Historian Thomas Dublin, author of Women at work: the transformation of work and community in Lowell, Massachusetts, 1826-1860 explicitly demonstrate the impact women had in the industrial revolution as a result of more women entering the work force during this time period. Dublin expresses that women during this period “Brought different values, attitudes, and expectations into the industrial setting” and for women “Industrialization provided them with a new economic independence and encouraged a new individualism that led to greater sexual freedom”. Although women were becoming more independent, mill management (men) were still primarily in control and imposed strict uniform standards. Men were the authority and women rarely contradicted their regulations or stood up for what they believed was right. The Ten Hour Movement which Cate also discusses in her essay was a petition in 1845 to lessen the classic 14 hour workday to a 10 hour workday.
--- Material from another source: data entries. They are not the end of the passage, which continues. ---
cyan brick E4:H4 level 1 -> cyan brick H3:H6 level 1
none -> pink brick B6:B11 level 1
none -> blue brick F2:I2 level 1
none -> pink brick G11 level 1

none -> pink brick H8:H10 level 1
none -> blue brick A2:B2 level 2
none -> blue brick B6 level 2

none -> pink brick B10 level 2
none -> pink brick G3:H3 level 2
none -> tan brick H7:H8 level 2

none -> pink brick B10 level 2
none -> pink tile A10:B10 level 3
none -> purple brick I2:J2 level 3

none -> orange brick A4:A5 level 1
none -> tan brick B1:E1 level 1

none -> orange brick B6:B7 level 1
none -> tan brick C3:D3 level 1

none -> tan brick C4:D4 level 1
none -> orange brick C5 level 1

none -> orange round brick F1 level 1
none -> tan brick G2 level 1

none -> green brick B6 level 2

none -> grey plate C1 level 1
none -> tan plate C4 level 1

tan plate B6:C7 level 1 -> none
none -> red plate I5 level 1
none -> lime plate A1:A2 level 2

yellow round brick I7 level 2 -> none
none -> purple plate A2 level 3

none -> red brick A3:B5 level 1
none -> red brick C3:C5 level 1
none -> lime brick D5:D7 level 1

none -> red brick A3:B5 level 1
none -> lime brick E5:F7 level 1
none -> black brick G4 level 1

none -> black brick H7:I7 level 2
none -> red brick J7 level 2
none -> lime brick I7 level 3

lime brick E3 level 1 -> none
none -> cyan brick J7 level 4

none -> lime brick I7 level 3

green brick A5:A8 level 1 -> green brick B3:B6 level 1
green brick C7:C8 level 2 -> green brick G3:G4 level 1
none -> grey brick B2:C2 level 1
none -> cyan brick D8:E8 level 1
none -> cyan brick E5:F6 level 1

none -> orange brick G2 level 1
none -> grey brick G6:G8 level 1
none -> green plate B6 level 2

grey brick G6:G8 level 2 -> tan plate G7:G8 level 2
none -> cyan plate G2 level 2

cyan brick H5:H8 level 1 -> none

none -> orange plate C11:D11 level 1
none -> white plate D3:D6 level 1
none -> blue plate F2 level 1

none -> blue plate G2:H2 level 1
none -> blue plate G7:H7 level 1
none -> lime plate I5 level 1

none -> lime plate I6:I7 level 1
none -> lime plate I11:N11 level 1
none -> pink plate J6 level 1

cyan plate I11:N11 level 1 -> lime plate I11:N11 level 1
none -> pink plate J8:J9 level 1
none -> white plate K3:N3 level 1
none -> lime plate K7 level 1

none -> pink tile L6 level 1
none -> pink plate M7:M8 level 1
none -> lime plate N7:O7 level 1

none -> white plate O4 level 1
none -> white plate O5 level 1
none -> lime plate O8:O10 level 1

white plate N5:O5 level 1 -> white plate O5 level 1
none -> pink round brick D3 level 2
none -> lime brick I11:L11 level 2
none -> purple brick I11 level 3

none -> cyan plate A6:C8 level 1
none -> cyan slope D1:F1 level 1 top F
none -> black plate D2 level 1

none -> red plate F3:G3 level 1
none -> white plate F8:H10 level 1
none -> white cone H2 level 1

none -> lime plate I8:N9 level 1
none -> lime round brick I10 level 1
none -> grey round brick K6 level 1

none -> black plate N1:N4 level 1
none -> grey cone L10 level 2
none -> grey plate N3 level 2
Dublin explains that the petition was rejected by the Lowell committee (constructed of all men) for various “discriminatory” reasons against other mill factories that would not be moving to a ten hour work day. Although the ruling was unfair some women resigned on the issue. Cate who believed in male dominance had the same opinion as the committee, concluding that it was the factory workers responsibility to maintain their heath and she reiterates the steps women should take in order to stay healthy in her continued essay Habits of Diet and Exercise. In The Cult of True Womenhood, historian, Barbara Welter describes that once married a women was “completely dependent upon her husband, an empty vessel, without legal or emotional existence of her own” (Welter). Unmarried women as Cate however, continued to follow the dependency model allowing men to possess greater power over women. Even within her fictitious writing, Cate cultivates the gender hierarchy that was socially constructed.
- Eliza J Cate, "Duties and Rights of Mill Girls," The New England Offering 1 (April 1848): 2-7.
- Thomas Dublin, "Women at Work: the Transformation of Work and Community in Lowell, MA, 1826-1860," Columbia University Press 1 (1993): 72.
- Barbara Welter, "The Cult of True Womenhood: 1820-1860," American Quarterly 18 vol. 2 (1966): 151-174.